Source data -
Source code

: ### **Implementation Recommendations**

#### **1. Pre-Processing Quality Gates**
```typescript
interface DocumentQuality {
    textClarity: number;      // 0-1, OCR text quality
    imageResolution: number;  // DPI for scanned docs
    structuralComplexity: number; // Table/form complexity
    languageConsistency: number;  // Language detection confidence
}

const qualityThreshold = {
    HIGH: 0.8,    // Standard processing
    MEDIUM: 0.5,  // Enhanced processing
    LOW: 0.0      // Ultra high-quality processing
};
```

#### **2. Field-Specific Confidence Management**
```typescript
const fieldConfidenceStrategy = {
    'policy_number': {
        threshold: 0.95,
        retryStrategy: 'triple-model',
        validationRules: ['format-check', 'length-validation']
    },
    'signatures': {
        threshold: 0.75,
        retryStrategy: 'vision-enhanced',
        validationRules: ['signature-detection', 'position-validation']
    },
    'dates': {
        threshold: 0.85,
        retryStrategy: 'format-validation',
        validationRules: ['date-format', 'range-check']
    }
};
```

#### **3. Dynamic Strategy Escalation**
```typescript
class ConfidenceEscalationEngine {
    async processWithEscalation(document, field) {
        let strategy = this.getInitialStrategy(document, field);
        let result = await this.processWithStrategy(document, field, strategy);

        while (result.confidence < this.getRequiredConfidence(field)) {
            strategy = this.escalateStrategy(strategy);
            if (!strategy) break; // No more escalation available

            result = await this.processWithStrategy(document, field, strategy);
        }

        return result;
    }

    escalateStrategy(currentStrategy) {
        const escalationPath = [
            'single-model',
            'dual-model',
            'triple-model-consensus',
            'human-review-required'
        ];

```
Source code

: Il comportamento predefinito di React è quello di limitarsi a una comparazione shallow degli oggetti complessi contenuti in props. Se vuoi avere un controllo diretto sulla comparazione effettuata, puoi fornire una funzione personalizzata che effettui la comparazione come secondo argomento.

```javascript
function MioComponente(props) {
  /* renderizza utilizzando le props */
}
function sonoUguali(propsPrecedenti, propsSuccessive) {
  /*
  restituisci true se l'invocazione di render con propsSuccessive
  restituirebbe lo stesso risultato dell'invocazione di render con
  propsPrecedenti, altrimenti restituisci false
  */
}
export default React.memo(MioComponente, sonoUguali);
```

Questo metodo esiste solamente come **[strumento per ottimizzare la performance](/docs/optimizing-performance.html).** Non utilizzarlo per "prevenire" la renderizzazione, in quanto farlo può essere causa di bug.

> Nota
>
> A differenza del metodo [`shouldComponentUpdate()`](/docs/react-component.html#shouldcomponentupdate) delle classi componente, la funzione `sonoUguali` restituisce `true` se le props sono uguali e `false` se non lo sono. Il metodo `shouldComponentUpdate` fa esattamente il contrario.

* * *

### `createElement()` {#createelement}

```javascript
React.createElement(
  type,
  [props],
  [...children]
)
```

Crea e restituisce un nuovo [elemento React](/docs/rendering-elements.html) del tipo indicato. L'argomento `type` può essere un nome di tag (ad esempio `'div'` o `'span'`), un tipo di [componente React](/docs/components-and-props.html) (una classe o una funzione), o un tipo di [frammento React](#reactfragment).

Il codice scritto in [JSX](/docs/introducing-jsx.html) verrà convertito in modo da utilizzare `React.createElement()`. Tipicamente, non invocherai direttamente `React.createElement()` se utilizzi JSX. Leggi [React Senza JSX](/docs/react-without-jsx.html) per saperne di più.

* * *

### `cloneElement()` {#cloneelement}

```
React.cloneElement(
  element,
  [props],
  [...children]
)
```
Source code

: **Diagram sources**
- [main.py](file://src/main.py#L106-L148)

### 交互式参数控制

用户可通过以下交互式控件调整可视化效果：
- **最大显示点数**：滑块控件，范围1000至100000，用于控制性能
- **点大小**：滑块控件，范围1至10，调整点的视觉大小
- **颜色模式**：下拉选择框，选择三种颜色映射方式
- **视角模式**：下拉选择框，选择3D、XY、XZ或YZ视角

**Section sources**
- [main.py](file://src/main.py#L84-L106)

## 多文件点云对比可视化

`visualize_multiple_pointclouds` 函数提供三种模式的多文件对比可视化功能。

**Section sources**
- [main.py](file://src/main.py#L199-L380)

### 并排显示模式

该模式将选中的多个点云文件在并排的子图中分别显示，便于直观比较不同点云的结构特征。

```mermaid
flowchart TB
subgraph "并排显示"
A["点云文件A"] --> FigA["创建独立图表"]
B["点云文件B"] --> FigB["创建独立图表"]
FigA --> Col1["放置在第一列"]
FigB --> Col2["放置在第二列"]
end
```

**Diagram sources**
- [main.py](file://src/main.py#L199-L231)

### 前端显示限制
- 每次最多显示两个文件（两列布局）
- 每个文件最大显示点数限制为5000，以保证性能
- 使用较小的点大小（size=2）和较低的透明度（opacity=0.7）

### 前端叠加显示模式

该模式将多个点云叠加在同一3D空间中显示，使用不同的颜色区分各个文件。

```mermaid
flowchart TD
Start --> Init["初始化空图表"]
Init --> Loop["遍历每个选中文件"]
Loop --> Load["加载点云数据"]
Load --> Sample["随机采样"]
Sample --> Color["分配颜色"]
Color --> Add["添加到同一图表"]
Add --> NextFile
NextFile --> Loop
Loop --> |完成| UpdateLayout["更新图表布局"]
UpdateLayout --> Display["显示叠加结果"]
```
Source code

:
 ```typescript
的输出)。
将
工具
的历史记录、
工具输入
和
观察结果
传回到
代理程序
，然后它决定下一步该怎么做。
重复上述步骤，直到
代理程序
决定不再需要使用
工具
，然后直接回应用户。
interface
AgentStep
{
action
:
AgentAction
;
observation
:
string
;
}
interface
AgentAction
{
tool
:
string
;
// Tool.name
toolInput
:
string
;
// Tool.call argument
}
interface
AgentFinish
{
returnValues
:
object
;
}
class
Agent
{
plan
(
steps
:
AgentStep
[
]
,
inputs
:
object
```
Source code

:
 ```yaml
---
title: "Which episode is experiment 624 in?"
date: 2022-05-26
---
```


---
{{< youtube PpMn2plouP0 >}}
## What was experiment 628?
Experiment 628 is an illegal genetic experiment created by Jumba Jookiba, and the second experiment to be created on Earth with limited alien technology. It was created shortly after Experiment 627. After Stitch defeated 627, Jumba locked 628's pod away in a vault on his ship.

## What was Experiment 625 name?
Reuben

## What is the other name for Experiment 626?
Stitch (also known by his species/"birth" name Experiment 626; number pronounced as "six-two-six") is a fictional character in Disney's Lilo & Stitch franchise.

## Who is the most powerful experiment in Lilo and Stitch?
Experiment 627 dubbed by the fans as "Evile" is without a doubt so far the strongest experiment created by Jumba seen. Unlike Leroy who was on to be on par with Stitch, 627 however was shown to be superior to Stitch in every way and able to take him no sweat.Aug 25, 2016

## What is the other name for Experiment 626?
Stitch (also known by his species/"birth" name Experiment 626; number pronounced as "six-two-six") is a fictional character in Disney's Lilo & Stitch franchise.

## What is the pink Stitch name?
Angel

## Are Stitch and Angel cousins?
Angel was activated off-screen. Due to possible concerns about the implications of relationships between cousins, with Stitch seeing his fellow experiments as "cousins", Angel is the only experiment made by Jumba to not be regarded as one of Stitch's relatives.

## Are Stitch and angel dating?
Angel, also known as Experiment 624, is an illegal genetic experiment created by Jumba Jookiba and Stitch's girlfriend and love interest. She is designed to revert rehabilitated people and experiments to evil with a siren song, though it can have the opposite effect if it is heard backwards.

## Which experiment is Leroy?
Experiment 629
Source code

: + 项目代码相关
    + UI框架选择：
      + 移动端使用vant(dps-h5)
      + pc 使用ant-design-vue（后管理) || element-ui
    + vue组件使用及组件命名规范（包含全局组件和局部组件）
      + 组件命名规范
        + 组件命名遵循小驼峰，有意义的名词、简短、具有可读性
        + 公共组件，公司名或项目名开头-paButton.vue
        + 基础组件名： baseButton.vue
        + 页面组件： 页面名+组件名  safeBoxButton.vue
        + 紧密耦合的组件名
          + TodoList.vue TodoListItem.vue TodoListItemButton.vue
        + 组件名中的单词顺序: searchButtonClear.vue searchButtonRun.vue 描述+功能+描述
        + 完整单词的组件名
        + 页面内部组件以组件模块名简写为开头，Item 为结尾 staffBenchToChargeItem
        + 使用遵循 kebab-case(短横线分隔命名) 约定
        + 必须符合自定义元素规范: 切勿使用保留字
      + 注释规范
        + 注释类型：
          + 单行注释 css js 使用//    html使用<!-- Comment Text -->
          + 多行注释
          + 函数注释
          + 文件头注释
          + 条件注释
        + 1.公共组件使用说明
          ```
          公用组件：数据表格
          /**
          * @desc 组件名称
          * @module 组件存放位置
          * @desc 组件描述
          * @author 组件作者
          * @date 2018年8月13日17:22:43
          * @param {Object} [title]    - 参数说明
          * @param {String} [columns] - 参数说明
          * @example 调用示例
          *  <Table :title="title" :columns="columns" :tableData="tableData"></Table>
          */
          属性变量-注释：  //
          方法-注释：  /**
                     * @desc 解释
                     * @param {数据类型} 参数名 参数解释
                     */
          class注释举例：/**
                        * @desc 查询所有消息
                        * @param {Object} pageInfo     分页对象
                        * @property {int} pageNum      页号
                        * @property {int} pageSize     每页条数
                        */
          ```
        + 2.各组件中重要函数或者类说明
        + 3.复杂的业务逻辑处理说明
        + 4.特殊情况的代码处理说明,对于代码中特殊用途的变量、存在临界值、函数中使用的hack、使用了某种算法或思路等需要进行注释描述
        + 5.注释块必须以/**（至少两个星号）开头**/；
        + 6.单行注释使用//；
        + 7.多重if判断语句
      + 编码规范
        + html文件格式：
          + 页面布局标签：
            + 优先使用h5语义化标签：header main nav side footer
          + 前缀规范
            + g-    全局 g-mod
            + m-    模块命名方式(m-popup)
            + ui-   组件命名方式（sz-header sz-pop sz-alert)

Aim of the exercise - For the word "Stitch", state how many lines of the material contain it. Give the number and no more.

Response area - 10